Lack of awareness about nursing’s critical role in population health management, especially inpatient acute-care nursing, suggests a significant gap that needs to be closed—and soon. In reality, nurses play an extremely important role in improving outcomes and measures for population health management. We need a better understanding of our practices and how they influence care, policy creation, and medical records documentation.

In my view, most journal articles and conference programs on population health management emphasize what must be done in ambulatory care settings, probably because increasing access to primary care and improving health outcomes in those settings lays the groundwork for reducing healthcare costs (especially in underserved and uninsured populations). However, the ultimate financial goal of population health management, as promulgated by the Centers for Medicare & Medicaid Services, is tied to the success of clinical objectives, such as reducing preventable hospital admissions and readmissions and preventing hospital-acquired conditions and emergency department visits.
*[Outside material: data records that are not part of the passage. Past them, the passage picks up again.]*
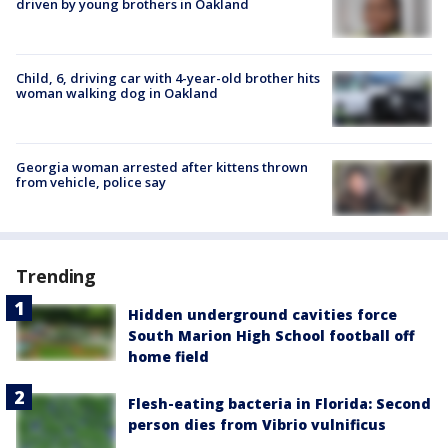
driven by young brothers in Oakland
Child, 6, driving car with 4-year-old brother hits
woman walking dog in Oakland
Georgia woman arrested after kittens thrown
from vehicle, police say
Trending
Hidden underground cavities force
South Marion High School football off
home field
Flesh-eating bacteria in Florida: Second
person dies from Vibrio vulnificus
Nurses play an extremely significant role in attaining these goals. So why aren’t acute-care nurses involved in the conversation? Research clearly shows that nurses affect inpatient outcomes, as determined by how well they educate patients (and home caregivers) about their health condition, how to self-manage their care, and how to improve their outcomes during the transition from inpatient care to home-based care and recovery.

Now more than ever

As we all know, staff nurses face not just the challenge of educating patients, implementing transitional care protocols, and providing discharge instructions; they also need to document this care appropriately. Having adequate time to perform these interventions effectively is more important now than ever.

In previous issues of American Nurse Today, we’ve discussed how nurses can prevent hospital-acquired conditions, particularly infections. These nursing-sensitive conditions are a key focus of population health management; they drive costs and outcomes. Many successful interventions in population health management clearly are within nursing’s scope of practice. So how can nursing not be included in a plan addressing future strategy?

Getting in on the conversation

Clearly, awareness and education are needed on many levels, using well-established nursing-focused research and cutting-edge science. (Example: Mary D. Naylor, PhD, FAAN, RN, the Marian S. Ware Professor in Gerontology and Director of the NewCourtland Center for Transitions and Health at the University of Pennsylvania School of Nursing, has been examining care transitions since 1989.) Nurses will continue to play a pivotal role in addressing the healthcare needs of whole populations throughout the 21st century. Entire communities will depend on nurses and what they do to promote healthy lifestyles and care for the chronically ill.

So I ask: How can a healthcare organization not include nursing in its population health strategy? And how can an organization’s nursing strategy not include population health? Let’s hope that a year from now, I don’t need to ask these questions.